Trying to find something tangible
The hard part, the genuinely embarrassing part, was working out what the opposite of all that even looks like 🤔
"Not a yes-person" and "not magic" don't add up to a positive shape on their own. You can avoid every single thing on your hate list and still ship something joyless. Negative space is not a feature.
So we spent an unflattering amount of time trying to describe what we did want, in actual words, like adults. We wrote a lot of bad first attempts.
"Helpful but firm", "Honest but kind", "Like a really good editor". All technically true. All bland enough to serve at a continental breakfast.
The breakthrough was realising we didn't need a tagline, we needed a behaviour.
A specific picture of the thing happening. We kept coming back to the same mental image: a colleague who reads your draft, makes a small huff, points at the third paragraph, tells you what's wrong with it, and lets you decide what to do about it.
The friend who fixes your eyeliner for you, not the friend who lets you walk into the meeting like a panda. Once we had the behaviour, the decisions started writing themselves.
What, where, which first, when, how. Every step visible. Every step yours.
- What. Improve with AI's job is helpful feedback. You get a score. You see the suggestions, you read them, you decide whether to apply them. The output is information.
- Where. Suggestions that are located. Points to a paragraph with a "Near:" label. There is a gigantic gap between "your article could be improved" (cheers, life-changing) and "your second paragraph assumes context the reader doesn't have yet" (something you can actually fix before lunch).
- Which. Suggestions come tagged Low, Medium, or High. Because a useful colleague tells you what to fix first. They don't hand you a list and wander off whistling.
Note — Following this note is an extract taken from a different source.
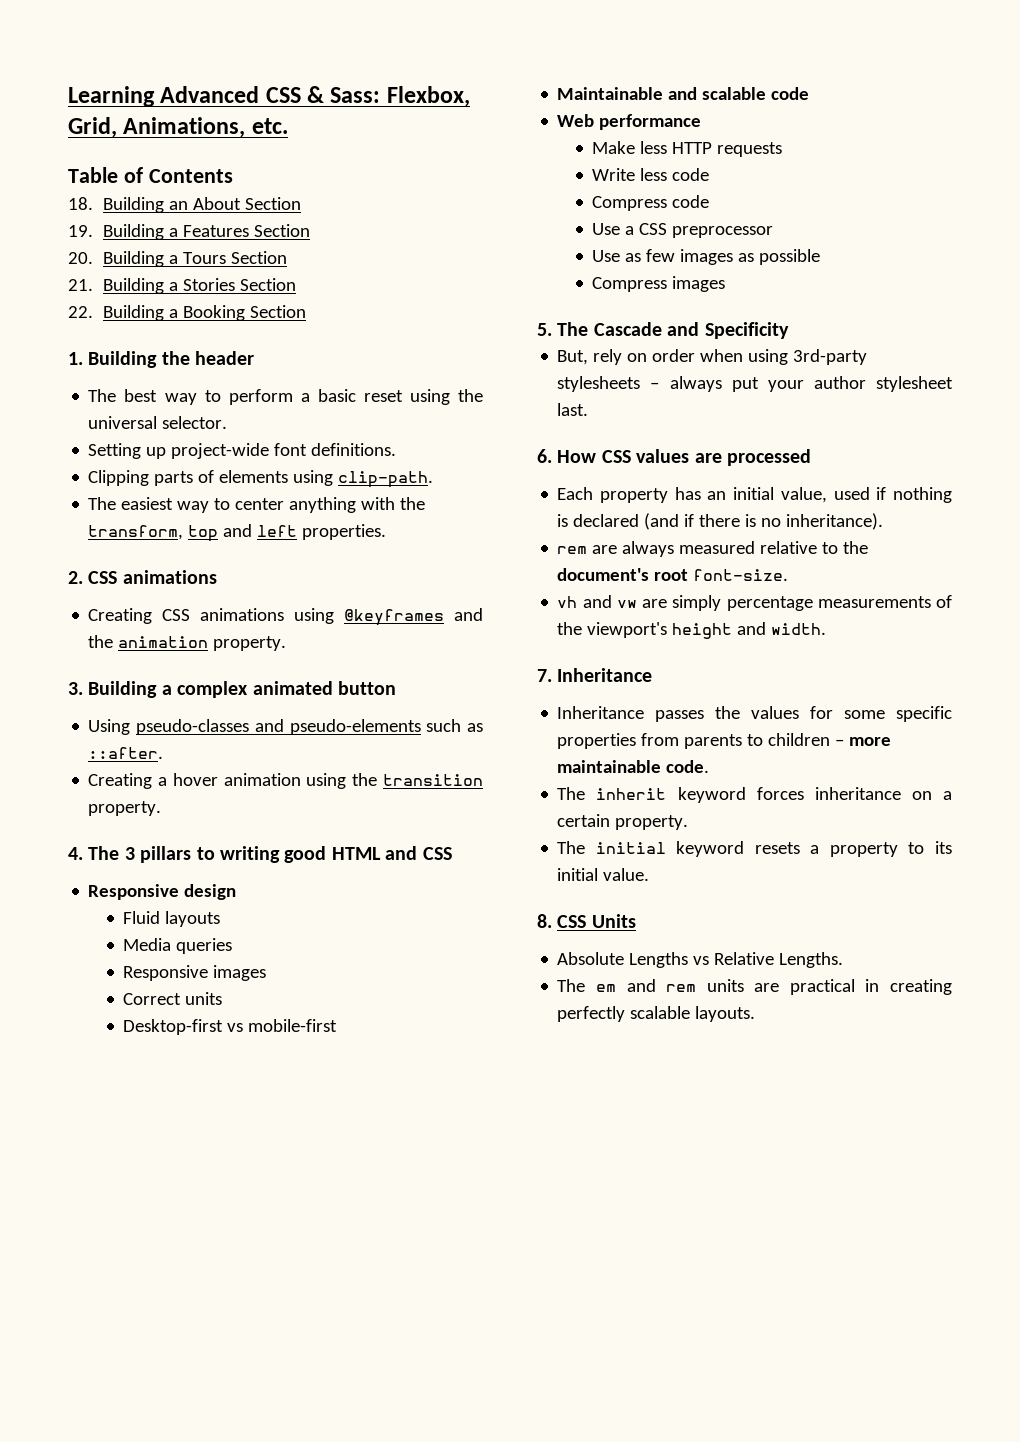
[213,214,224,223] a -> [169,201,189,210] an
- When. Nothing changes until you say so. Every suggestion shows you a preview before you apply it. Apply one, apply all (YOLO), apply none.
- How. It works in both directions. Browse suggestions in the sidebar and jump to the right spot, or click a highlighted block in the editor and the suggestion comes to you. Good coworkers meet you where you are.
This is what I mean by contained. Every suggestion has a category, a severity, a location, a preview, and an off-switch. Nothing in the feature happens that you didn't see coming. No magic void.
Design by feeling, then refine
I guess the thing I'd most want a designer or PM to take from this (as if I'm some kind of PM guru) is that having a strong negative reaction to existing tools is not, on its own, a design brief. But hatred is informative.
It's highly unlikely that I'm the only one that has strong feelings about blank boxes outside of the obvious all-in-one AI tools like Claude and ChatGPT.
You still have to do the slow, slightly embarrassing work of writing down what you actually want, deleting it because it sounds rubbish, and trying again until something rings true.
We did. Eventually.
It turned out to look a lot like a coworker who reads your draft and tells you the truth, in a specific place, at a specific moment, with a clear button to push. Boring in the good way. Contained on purpose.